Саша медленно застегнул на ней халатик: старательно, как маленький ребенок, пуговка за пуговкой. Пальцы у него были очень ловкие, но сейчас они его не слушались. Поцеловал в губы. Подтянул штаны, усмехнулся.

- Всё, малыш, иди.

И они ушли: каждый в свою палату.

Маша медленно шла по коридору. Мимо нее провезли на каталке мертвое тело, накрытое белой простыней. Мария увидела желтые ноги с лиловыми ногтями и шершавыми холодными пятками и ее чуть не стошнило. Она с трудом нашла в свою палату. Старушки, которая лежала у окна, уже не было. На кровати лежал только грязно-белый полосатый матрац. Медсестра убирала вещи умершей в большой целлофановый пакет. Она подозрительно покосилась на Машу. На часах было четыре часа двенадцать минут утра.
В шесть утра принесли градусники. В семь пришли делать уколы. Медсестра была уже другая: молоденькая, с короткой стрижкой и маленькими круглыми сережками. На пальчике блестело новенькое обручальное колечко. Уколола совсем не больно. Маша находилась в приятной полудреме. Саша этажом ниже сочинял очередной стишок.

В девять утра они встретились в столовой. Стояли в одной очереди, но не подошли друг к другу. Просто обменялись взглядами, как заправские заговорщики. Сели за соседние столики. Саша сидел рядом с каким-то рыхлым бледным мужиком. Ели все одно и то же: скользкую больничную овсянку. Пили чай из большого алюминиевого чайника, на котором большими красными буквами было написано: «Столовая». Каша была невкусная. Чай пах болотом. Не помогали даже два куска сахара.

Она сидела как в забытьи и мешала чай большой ложкой. (Всё необходимое ей привез из дома Андрей).
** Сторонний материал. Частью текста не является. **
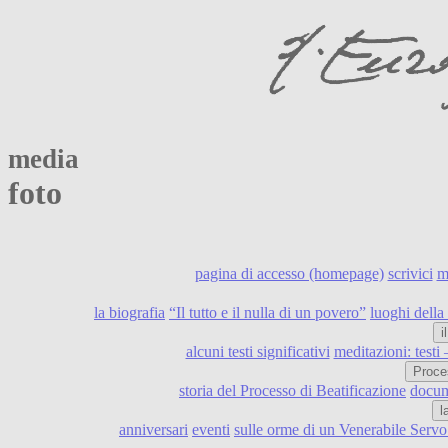
media
foto
pagina di accesso (homepage)
scrivici
m
la biografia
“Il tutto e il nulla di un povero”
luoghi della 
i
alcuni testi significativi
meditazioni: testi
Proce
storia del Processo di Beatificazione
docume
l
anniversari
eventi
sulle orme di un Venerabile Serv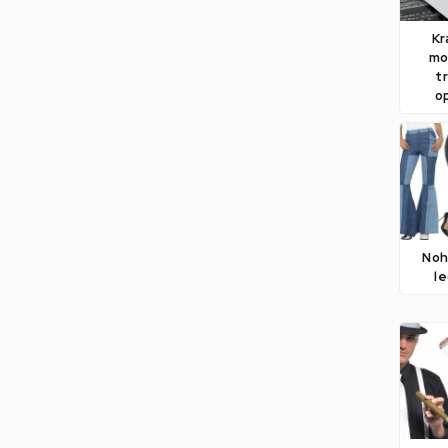
Kr
mo
t
o
Noh
le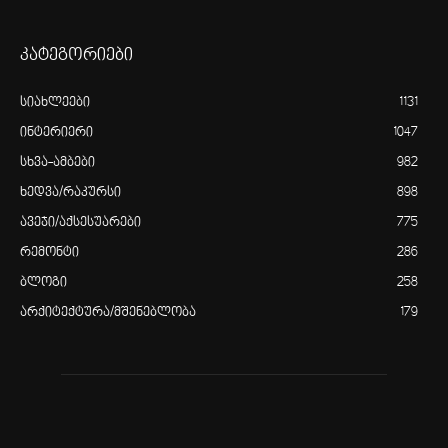
კატეგორიები
სიახლეები
1131
ინტერიერი
1047
სხვა-ამბები
982
ხედვა/რაკურსი
898
ავეჯი/აქსესუარები
775
რემონტი
286
ბლოგი
258
არქიტექტურა/მშენებლობა
179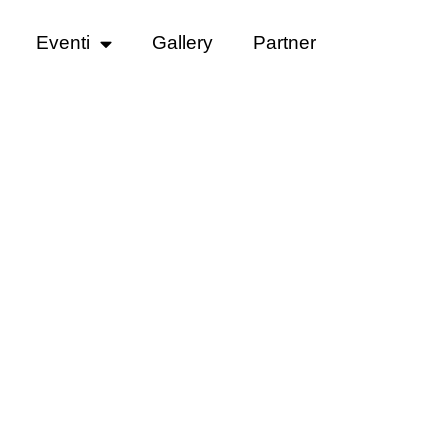
Eventi
Gallery
Partner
- Ты чего такая сонная? – подсела к ней за столик Надя.
- Плохой сон приснился.
- Ну и забудь.
- Не могу, уж больно на правду похоже.
- Ты какая-то странная, Маш. Над книжками плачешь. Вот меня муж бьет, а я всё равно смеюсь. Хочешь селедки? Сын вчера принес.
- Селедку с овсянкой? – Марии стало смешно.
- А что? От этой больничной еды в два счёта ласты склеишь.
- А водку где возьмем?
- А вон у мужиков, - Надя кивнула на соседний столик. – У них наверняка есть.

У мужиков тем временем шел совсем другой разговор.

- Слушай, Саныч, ты где живешь? – допытывался рыхлый Петя.
- В Митино.
- Далеко.
- Ну.
- Денег не одолжишь?
- Тебе сколько?
- А сколько дашь.
- Ну, всё-таки.
- Ну, пятьсот.
- Баксов?
- Ты что, офонарел? Рублей.
- Нету, Петюнь. Ни копейки. Только вот на курево осталось.
- Ну, ладно. А вон та баба за соседним столиком ничего.
- Кто, Машка? Да я ее знаю.
- Давно?
- Нет, Петюнь, не очень давно. С сегодняшнего утра.
- Ну и как она?
- Да так себе. Слушай, дай мандарин, я ее угощу.
- А свой в облом дать?
- Свой, Петюнь, я давно уже съел. – ухмыльнулся Саша. Взял у растерявшегося Петра большой оранжевый мандарин, подошел к Машиному столику и положил экзотический фрукт перед ее тарелкой.